Hiciste muchas competiciones.
Digamos que ganaste siempre cada carrera. Al menos hablabas de una y de otras
con esa convicción. Tu sorpresa fue que no te daban la copa de la victoria y
calmabas tu sentimiento con el trago de tu propia saliva. Y mira por donde, eso
fue haciéndote inmune a todo. Ya no te preocupaba oír los aplausos de los demás
a tu paso.
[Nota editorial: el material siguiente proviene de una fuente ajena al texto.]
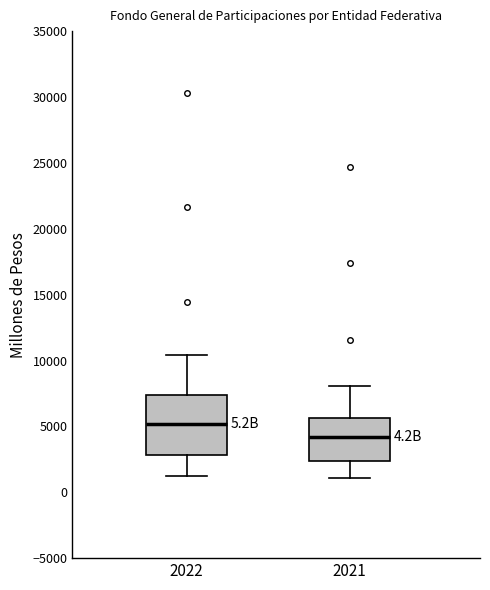

Which box has the highest median line?

2022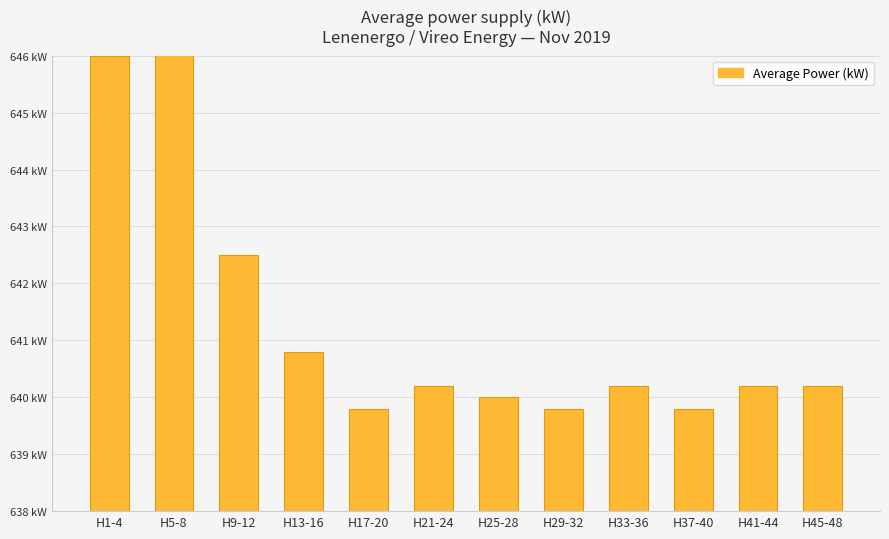

At which label does the data first exceed 640?

H1-4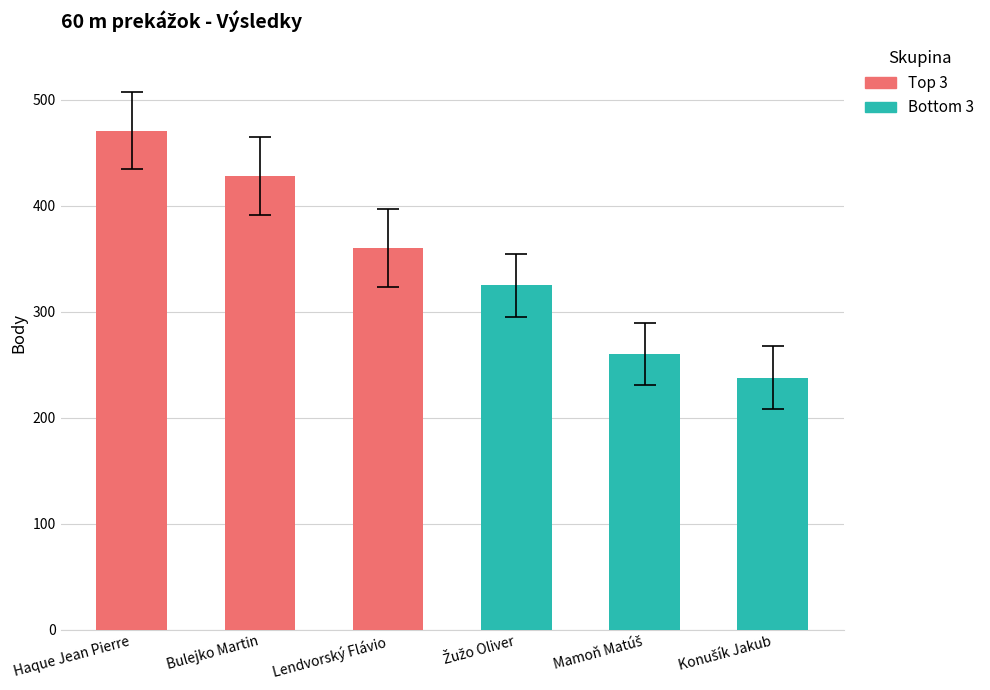

Are the bars grouped side by side (vs. stacked)?

No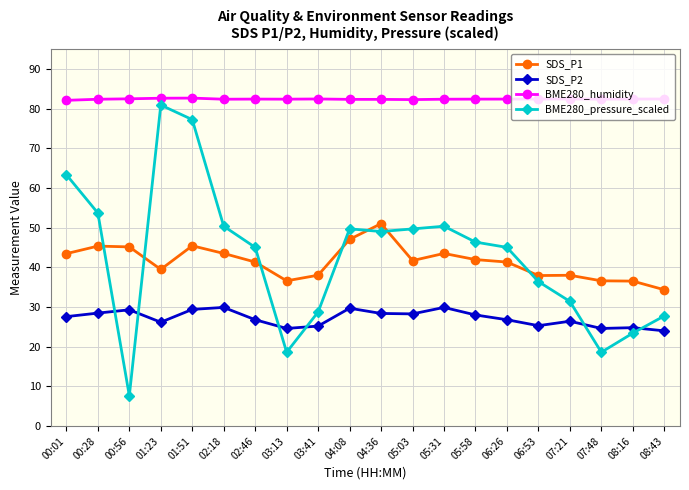

True or false: BME280_pressure_scaled has a value of 7.6 at 00:56.

True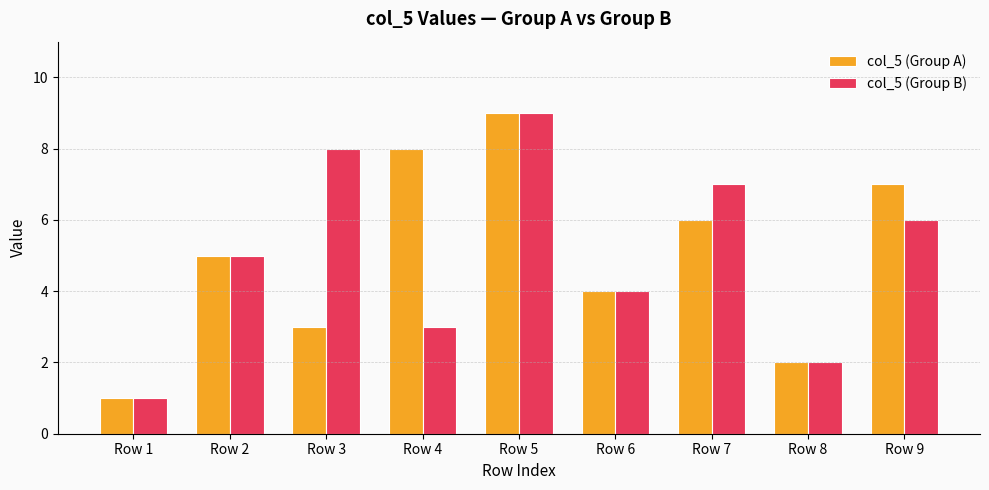

Count the col_5 (Group A) values in the range 3 to 7.

5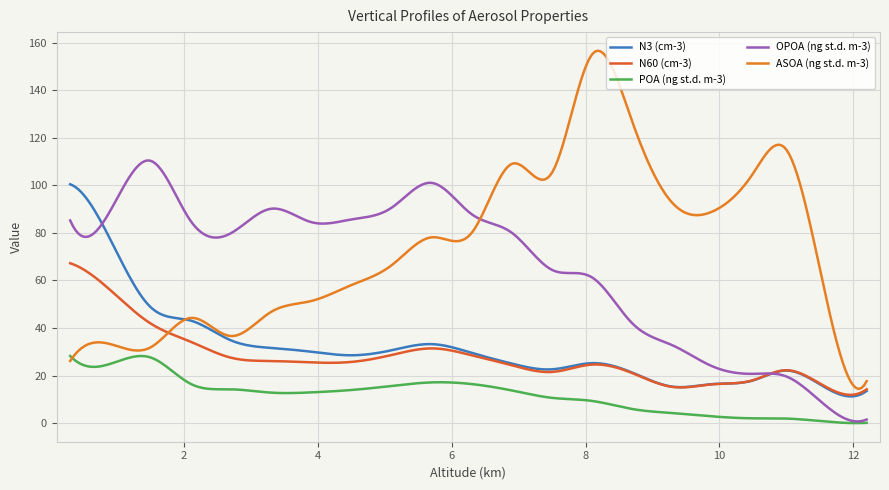

Which label corresponds to the smallest value in the chart?

12.2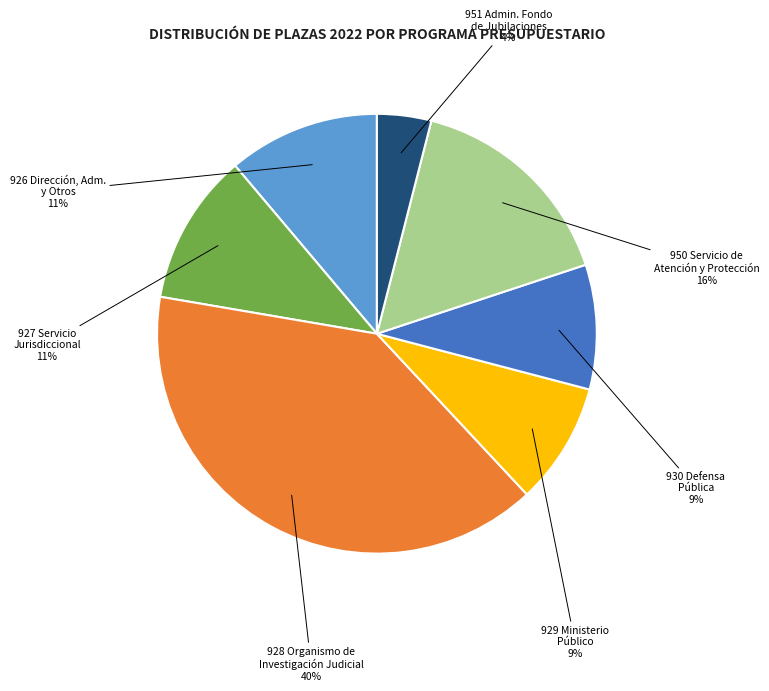

Does any single category account for the majority?

No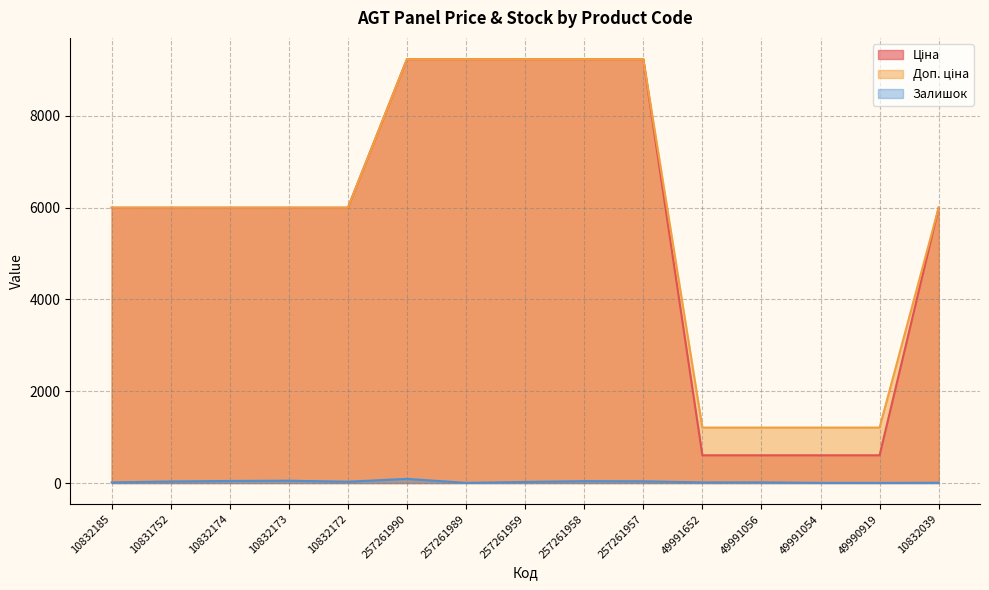

What is the minimum value for Залишок?

3.0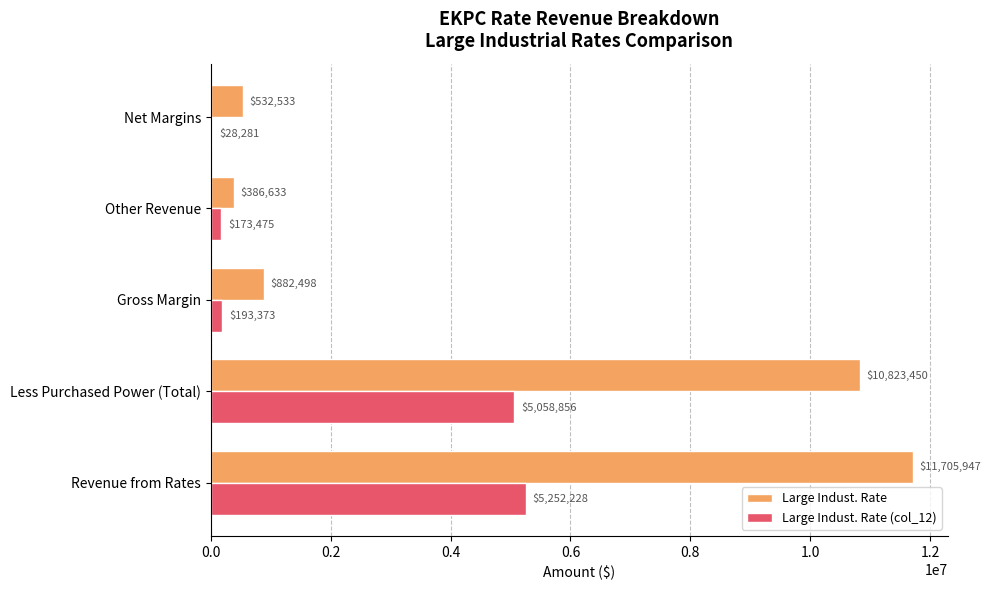

What is the sum of all Large Indust. Rate values?

24331061.0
Te acostumbraste a las quejas, unas mejor expresadas que otras, y
todas las rebatías dándote la razón a ti mismo y queriendo enseñar al otro la
verdad de las cosas.
Y así ibas llegando poco a
poco al final de tus competiciones, con la sorpresa de que tu sombra, tu única
sombra, fue tu única y desleal competidora. Con el tiempo te recuerdo como un
fantasma errante que portaba unas manos que se abrían y se cerraban siempre
vacías.
Hacía tiempo que no te
veíamos y hoy, en una época de altas temperaturas, te hemos visto llegar con tu
ropa de invierno, enlutado, invitándonos a sentarnos en las piedras del
parterre para explicarnos, que no compartir, tus ideas. ¡Oh, tus ideas! No las
has cambiado. Viven ya en el mundo de la rutina. Vale más que te subas al
carromato nuevo que muchos de tus vecinos hemos hecho para dirigirnos cada día
a ese azul horizonte, donde no puedes poner tu humor y autónoma sabiduría. Allí
no valen, amigo, cenizas y polvillo.